Friday, May 25, 2018

Dig it

Dig it
By Charles Kraus

[Assumed names; genuine responses]:

*Bobby here i can help with the digging sink holes call me 36__271-....
*Bill @  772- 4.....   I love to dig
*I'm interested in the gig. Do you alla have tools and everything? Is there any concrete I have to hey through?
*Hell even bring the back fill the holes all you need is the asphalt there
*My name is Hal I will fill those holes for 500. You reach me at +1206-82 ......
*Hi I can start asap pls let me know if and when you want me to start thanks Evan 206 244-1....
*my names Sev I will do the digging for you please let me know wen and were im a very hard worker 360 254-83....
*I can do job for you no problem.

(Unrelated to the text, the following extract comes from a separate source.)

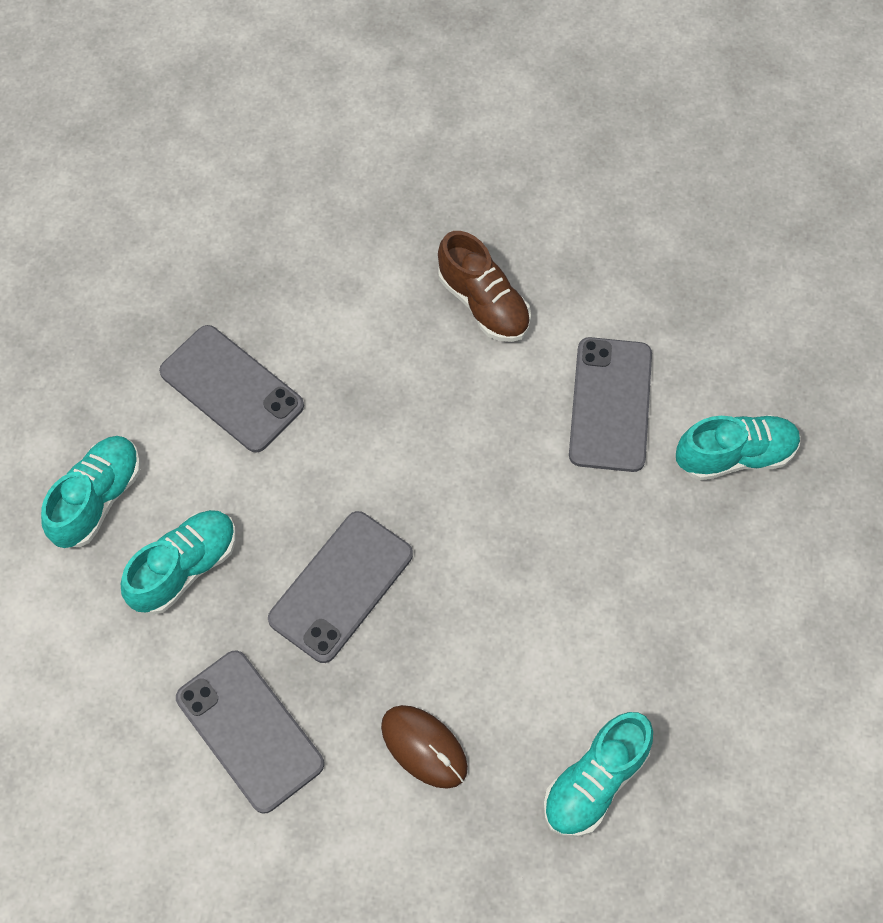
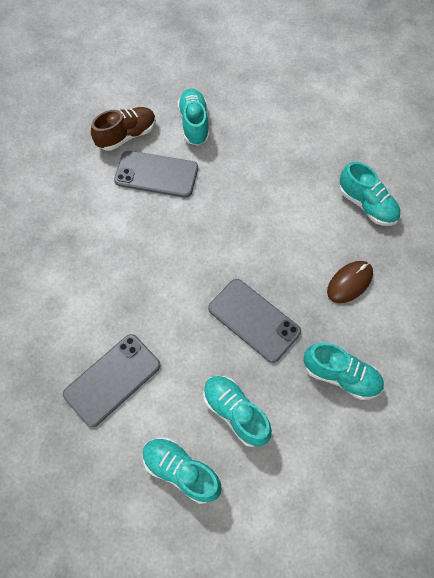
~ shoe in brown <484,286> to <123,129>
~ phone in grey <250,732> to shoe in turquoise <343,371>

But I was hoping we could do at least 1000 ? Please get back to me thanks 

As the longtime owner of a suburban house in the Northwest, a house with driveway sinkholes,   I've had the opportunity to hire diggers.  They tunnel down 4' or 5' feet, replace the muck with rocks and gravel, then top off with a patch of asphalt.  We repeat this process about every eight or nine years.

You don't dig a hole because you need a break from piano practice.  Manual labor is something you do with your muscles, with your back, with your hands, but not delicately as if crafting.  It's performed firmly, significantly, forcefully.  Maybe there are individuals who prefer digging, but mostly practitioners dig because their other marketable skills are underdeveloped.  It's exhausting.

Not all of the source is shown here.